*** Opening Available data ***

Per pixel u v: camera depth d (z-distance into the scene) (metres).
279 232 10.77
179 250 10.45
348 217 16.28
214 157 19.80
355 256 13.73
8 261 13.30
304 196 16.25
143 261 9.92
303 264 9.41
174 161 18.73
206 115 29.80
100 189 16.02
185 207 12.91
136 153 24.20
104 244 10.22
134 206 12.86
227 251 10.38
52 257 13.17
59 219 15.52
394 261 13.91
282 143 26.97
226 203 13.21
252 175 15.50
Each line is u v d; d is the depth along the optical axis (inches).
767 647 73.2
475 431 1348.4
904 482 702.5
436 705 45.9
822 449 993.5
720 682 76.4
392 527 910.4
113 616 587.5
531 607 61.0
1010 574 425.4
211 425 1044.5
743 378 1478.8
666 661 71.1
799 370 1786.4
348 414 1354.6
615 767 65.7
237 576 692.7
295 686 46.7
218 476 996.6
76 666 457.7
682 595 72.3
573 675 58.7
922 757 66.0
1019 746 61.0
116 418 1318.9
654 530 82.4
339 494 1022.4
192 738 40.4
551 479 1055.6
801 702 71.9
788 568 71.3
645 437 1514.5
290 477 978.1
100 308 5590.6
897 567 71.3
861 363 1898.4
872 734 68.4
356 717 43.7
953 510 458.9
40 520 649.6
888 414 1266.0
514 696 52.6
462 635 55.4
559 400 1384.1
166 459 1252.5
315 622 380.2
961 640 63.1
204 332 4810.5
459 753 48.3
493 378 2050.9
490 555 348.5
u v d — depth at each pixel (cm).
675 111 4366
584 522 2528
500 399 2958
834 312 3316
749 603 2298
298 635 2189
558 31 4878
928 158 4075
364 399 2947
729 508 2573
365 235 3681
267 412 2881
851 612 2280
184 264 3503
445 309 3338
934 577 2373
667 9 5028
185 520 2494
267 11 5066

*** Closing Available data ***

**Problem description**
Return exactly the lines from the line bearing "339 494 1022.4" to the end of the records, inclusive of both; include no other lines.

**Solved exercise**
339 494 1022.4
192 738 40.4
551 479 1055.6
801 702 71.9
788 568 71.3
645 437 1514.5
290 477 978.1
100 308 5590.6
897 567 71.3
861 363 1898.4
872 734 68.4
356 717 43.7
953 510 458.9
40 520 649.6
888 414 1266.0
514 696 52.6
462 635 55.4
559 400 1384.1
166 459 1252.5
315 622 380.2
961 640 63.1
204 332 4810.5
459 753 48.3
493 378 2050.9
490 555 348.5
u v d — depth at each pixel (cm).
675 111 4366
584 522 2528
500 399 2958
834 312 3316
749 603 2298
298 635 2189
558 31 4878
928 158 4075
364 399 2947
729 508 2573
365 235 3681
267 412 2881
851 612 2280
184 264 3503
445 309 3338
934 577 2373
667 9 5028
185 520 2494
267 11 5066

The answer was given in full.